The Court of Appeals said the town-approved plan required water from Kieffer’s development to flow into a storm sewer and then into a ditch creating a mitigation pond.
Town officials first thought the ditch was on Kieffer’s land but later discovered it was on Marinaccio’s property, and that it was being used without his permission, according to the court decision.
What’s more, Kieffer should have known the ditch was not big enough to hold all the diverted water, the court said.
Kieffer installed drainage pipes and drained the water into an abandoned farmer’s furrow on Marinaccio’s land, again, without his permission, resulting in more than 30 acres of flooded wetland, according to the decision.
When Marinaccio contacted Bernard Kieffer about the flooding, Kieffer replied the flooding was not his problem, according to Manna, Marinaccio’s lawyer.
“He calls Mr. Kieffer and he says I’ve got a lot of water on my property that you’re putting there. Get the water off of my property. And Mr. Kieffer tells him, in 2006, it’s not my problem, it’s your problem,” Manna told the Court of Appeals during oral arguments.
Marinaccio said the town approached him with a plan to cut ditches across his land.
“I told them no,” he said.
Instead, he said he told them to cut ditches along the edges of his parcel.
“They could have done that. It probably would have cost them $30,000. That’s exactly what they’re going to do now,” he said.
At his trial, Marinaccio said he told the town he wanted pipes to carry the water because he did not want mosquitoes and frogs to breed on his property.
Marinaccio did some ditch work on his property. But it wasn’t enough to stop the water from flooding his land.
Given his occupation, Marinaccio could have done more. But he decided not to.
“They created the problem,” he said. “They should fix the problem they created.”
Marinaccio said he had no choice but to sue.
“I didn’t want to sue anybody,” he told jurors. “I just want them to get rid of the water on my property. I didn’t want to be here. I haven’t broken any laws.”
Marinaccio said he was mistreated by town officials.
“They looked at me like I was some dumb Italian, with no education, and could just roll over me,” he said. “They never thought I was going to win the case. You should have seen their faces the day of the verdict.”
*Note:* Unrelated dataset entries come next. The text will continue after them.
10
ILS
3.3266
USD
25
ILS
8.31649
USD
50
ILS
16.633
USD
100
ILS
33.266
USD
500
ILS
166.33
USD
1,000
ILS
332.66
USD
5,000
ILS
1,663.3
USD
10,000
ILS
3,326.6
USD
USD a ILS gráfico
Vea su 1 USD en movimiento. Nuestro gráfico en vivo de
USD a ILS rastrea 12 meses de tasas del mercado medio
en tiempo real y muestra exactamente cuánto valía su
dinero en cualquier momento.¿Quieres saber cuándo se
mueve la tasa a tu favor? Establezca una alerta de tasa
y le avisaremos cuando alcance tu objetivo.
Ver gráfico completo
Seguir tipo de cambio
But Powers, Kieffer’s lawyer, said Kieffer did what he was told by town officials to do.At the Court of Appeals, Powers described Kieffer as someone “who has complied and spent tens of thousands of dollars on experts and engineers, submitted all his plans, all of his specifications.”
“He’s relying on his engineers,” Powers said. “They’re telling him that this is not going to put any more water on there than has typically been on there in the last ten years. The town says we’ll get any easement that we need for this. We approve all your plans. The Army Corps approves them all, the state approves them all. What more is there for Mr. Kieffer to do?”
Besides, if Marinaccio had simply maintained a ditch to handle the runoff or allowed town employees on his land to do so, his land would not have flooded, Powers said.
“The town repeatedly asked Mr. Marinaccio for permission to come in and clean the ditch and inspect it, and he threw the Highway Department off the property, threw the town engineer off the property,” Powers told the judges.
“It wasn’t the fault of the town or Mr. Kieffer that [the flooding] happened,” Powers told The News.
Marinaccio bears responsibility, Powers said. Ditches handled water runoff for years.
“This isn’t like he was living on a high and dry place, and all of a sudden it was flooded,” Powers said.
Marinaccio’s post-verdict agreement with the town calls for the town to dig ditches on the edges of his property, with water from the mitigation pond draining into a ditch on the side of his land. That should keep the runoff water off his land. It’s too soon to know if he will be able divide the land into lots for houses.
In the meantime, Marinaccio is already at work on a plan for his 40-acre spread when the water dries and the frogs leave.
This plan involves a much bigger animal.
“I’m going to put cows out there,” he said.